Sebagaimana penyampaian Wakapolri dalam acara peresmian Pusat Studi Kepolisian di PTIK Lemdiklat Polri Selasa (10/3).
“Kedua buku ini membuktikan bahwa hasil penelitian akademik dapat dijadikan dasar pengambilan kebijakan kepolisian yang akurat dan berbasis data sehingga memastikan setiap langkah Polri dapat dipertanggungjawabkan secara ilmiah,” ujar Wakapolri dalam keterangan resminya,dikutip Rabu (11/3/2026).

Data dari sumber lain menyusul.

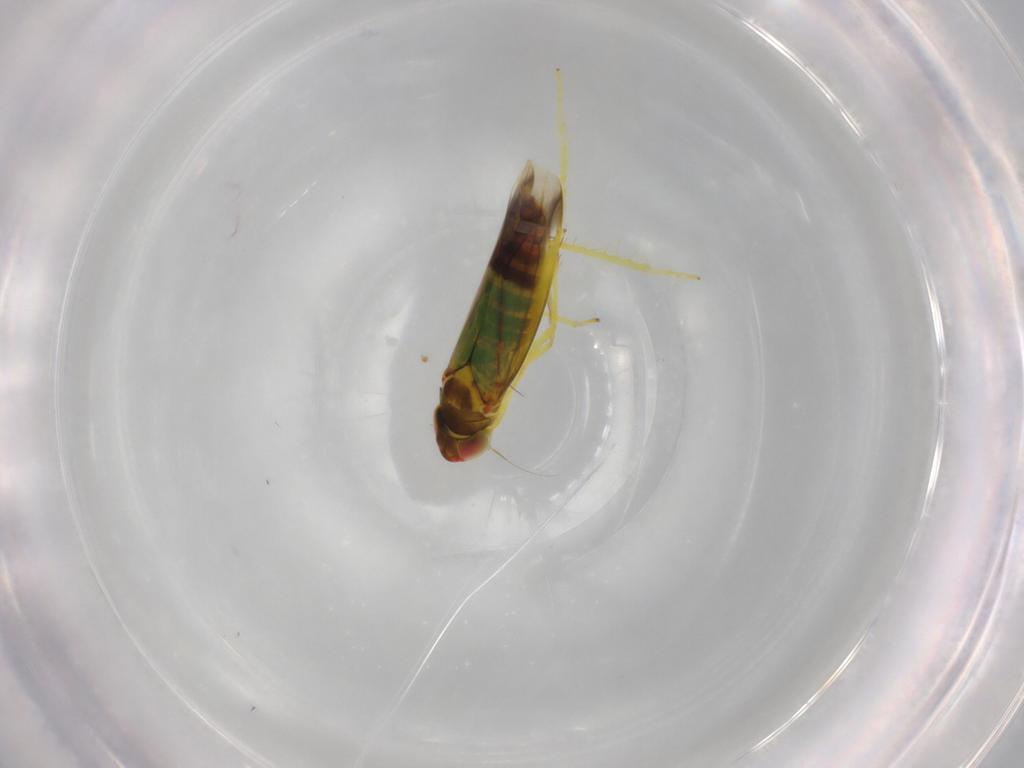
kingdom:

Baca juga: Kapolri Ajak Buruh Bersatu Dukung Upaya Presiden
Wakapolri mengungkapkan, buku “Rekrutmen, Meritokrasi, dan Teknologi” merupakan catatan perjalanan kedinasan yang menawarkan visi pengelolaan SDM yang maju berkaitan dengan membentuk personel Polri yang profesional dan berintegritas.
“Intisari buku ini menekankan pada penggunaan pendekatan saintifik dan alat modern sebagai fondasi menuju Indonesia Emas 2045. Salah satu poin utamanya adalah optimalisasi ekosistem digital melalui “Satu Data SDM” guna memastikan layanan yang transparan dan accessible bagi seluruh personel,” tutur Wakapolri.
Sementara itu, kata Wakapolri, buku Prosiding Pusat Studi Kepolisian memiliki intisari sebagai sarana pengenalan Ilmu Kepolisian modern sehingga membawanya keluar dari eksklusivitas internal.
Dengan begitu, lanjut Wakapolri, Ilmu Kepolisian dapat berkembang menjadi ilmu pengetahuan yang terbuka dan diakui secara nasional maupun internasional.
“Di dalam buku ini, terdapat penyampaian visi strategis pengembangan pusat studi kepolisian sebagai wadah pengembangan ilmu kepolisian dan evaluasi perkembangan pusat studi kepolisian,” pungkas Wakapolri.